Angesichts einträglicher Erwerbsmöglichkeiten in abhängiger Beschäftigung ist es in unserem Land wichtig, das Potenzial an Gründungsinteressierten und Gründungswilligen frühzeitig zu sensibilisieren und zu qualifizieren. Und es gilt vor allem, unternehmerische Talente zu identifizieren und gezielt zu fördern. Entrepreneurship Education an Schulen hat in Baden-Württemberg eine lange Tradition. Unsere Landesinitiative für Existenzgründungen und Unternehmensnachfolge ifex entwickelte bereits 1997 einen Förderschwerpunkt „Schule und Selbstständigkeit“, der bis heute Bestand hat und in den vielen Jahren ein breites Spektrum an innovativen Instrumenten zur Entrepreneurship Education hervorbrachte. Was aber noch wesentlich wichtiger ist: Diese Instrumente konnten in Kooperation mit unseren Partnern, dem Kultusministerium, den Projektträgern aus Kammern und Verbänden, Stiftungen, Schulämtern und Schulen auch nachhaltig verankert werden oder sind zumindest auf einem guten Weg, dass sie sich landesweit etablieren. Das im neuen Bildungsplan Baden-Württemberg verankerte Fach „Wirtschaft, Berufs- und Studienorientierung“ wird diese Zielsetzung zukünftig zusätzlich unterstützen.

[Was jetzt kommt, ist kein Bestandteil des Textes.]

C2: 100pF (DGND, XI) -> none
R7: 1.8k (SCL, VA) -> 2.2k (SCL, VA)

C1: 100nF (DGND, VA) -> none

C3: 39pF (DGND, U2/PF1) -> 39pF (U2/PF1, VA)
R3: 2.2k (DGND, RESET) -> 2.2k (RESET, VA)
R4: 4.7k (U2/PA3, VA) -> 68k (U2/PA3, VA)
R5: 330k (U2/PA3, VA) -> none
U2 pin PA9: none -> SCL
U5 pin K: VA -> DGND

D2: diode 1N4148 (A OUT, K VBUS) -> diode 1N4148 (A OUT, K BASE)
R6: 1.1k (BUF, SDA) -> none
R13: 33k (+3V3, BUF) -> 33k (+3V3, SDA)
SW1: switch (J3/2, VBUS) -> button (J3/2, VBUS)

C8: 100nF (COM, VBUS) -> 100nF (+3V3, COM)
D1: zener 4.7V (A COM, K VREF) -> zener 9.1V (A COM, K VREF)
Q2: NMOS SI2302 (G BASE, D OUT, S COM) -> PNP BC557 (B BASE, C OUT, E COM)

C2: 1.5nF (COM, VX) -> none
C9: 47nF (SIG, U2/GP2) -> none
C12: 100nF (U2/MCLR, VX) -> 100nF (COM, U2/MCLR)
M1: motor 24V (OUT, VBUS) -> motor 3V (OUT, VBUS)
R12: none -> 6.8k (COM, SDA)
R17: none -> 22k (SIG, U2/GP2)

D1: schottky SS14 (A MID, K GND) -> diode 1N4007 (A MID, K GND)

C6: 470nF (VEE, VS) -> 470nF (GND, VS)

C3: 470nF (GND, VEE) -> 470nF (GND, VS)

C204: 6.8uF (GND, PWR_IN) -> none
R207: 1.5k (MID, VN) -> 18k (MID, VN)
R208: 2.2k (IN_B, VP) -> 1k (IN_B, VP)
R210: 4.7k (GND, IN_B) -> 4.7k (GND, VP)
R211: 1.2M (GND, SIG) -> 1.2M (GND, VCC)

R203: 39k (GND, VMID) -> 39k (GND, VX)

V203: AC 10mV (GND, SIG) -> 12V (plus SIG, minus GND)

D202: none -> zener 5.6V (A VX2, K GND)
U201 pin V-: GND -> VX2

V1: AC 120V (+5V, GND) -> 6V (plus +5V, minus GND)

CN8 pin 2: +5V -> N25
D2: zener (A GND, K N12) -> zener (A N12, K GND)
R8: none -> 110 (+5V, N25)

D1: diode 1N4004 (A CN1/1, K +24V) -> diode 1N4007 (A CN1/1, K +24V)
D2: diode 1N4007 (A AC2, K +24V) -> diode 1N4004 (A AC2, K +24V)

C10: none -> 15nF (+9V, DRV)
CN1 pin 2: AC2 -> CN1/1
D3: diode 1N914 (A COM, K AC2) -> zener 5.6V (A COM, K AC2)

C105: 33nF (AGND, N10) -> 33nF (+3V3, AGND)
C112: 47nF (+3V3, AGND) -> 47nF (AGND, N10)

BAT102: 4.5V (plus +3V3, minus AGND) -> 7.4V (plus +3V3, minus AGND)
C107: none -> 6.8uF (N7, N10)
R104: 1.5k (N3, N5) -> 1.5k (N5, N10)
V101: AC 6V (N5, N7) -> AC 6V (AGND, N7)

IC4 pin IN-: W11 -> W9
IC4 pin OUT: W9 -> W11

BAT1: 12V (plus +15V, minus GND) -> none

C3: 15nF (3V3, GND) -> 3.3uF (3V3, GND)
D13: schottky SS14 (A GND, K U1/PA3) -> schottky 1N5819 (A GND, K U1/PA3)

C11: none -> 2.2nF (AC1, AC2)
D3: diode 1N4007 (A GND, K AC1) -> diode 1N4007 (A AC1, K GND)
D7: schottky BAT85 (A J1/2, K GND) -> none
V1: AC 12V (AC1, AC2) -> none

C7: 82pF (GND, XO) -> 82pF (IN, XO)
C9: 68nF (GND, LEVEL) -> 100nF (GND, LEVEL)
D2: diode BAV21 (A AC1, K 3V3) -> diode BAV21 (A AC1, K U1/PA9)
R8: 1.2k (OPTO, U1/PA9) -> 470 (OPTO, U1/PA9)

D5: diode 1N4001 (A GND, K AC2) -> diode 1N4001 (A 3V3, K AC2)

Sie als Leiter der Initiative für Existenzgründung und Unternehmensnachfolge des Ministeriums für Wirtschaft, Arbeit und Wohnungsbau Baden-Württemberg sind mit der Gründerszene im Ländle vertraut: Baden-Württemberg gehört zwar zu den innovationsstärksten Regionen in Europa, dennoch haben die Gründer zahlreiche Herausforderungen zu meistern. Wie werden sie von ifex dabei unterstützt?
Die baden-württembergische Gründungslandschaft kann nicht mit Berlin oder Hamburg verglichen werden, denn wir haben in Karlsruhe, Mannheim, Freiburg, Stuttgart, Tübingen oder Ulm ganz unterschiedliche Start-up-Szenen mit völlig verschiedenen Branchen- und Technologieschwerpunkten. Betrachtet man die Gesamtheit dieser Ökosysteme, so sind wir eher ein B2B-Start-up-Land. Dieser Erkenntnis gilt es, auch fördertechnisch Rechnung zu tragen. In den einzelnen Regionen wird sehr Vieles auf hohem Niveau geleistet und wir unterstützen diese Initiativen ganz gezielt mit Fördermitteln für Beratung, Coaching, Acceleratoren, Start-up-Camps oder neue, experimentelle Formate. Ferner haben wir selbstverständlich ein leistungsfähiges Instrumentarium an Finanzierungshilfen, das von den niedrigschwelligen Innovationsgutscheinen bis zu großvolumigen Finanzierungshilfen unserer L-Bank oder der Mittelständischen Beteiligungsgesellschaft reicht.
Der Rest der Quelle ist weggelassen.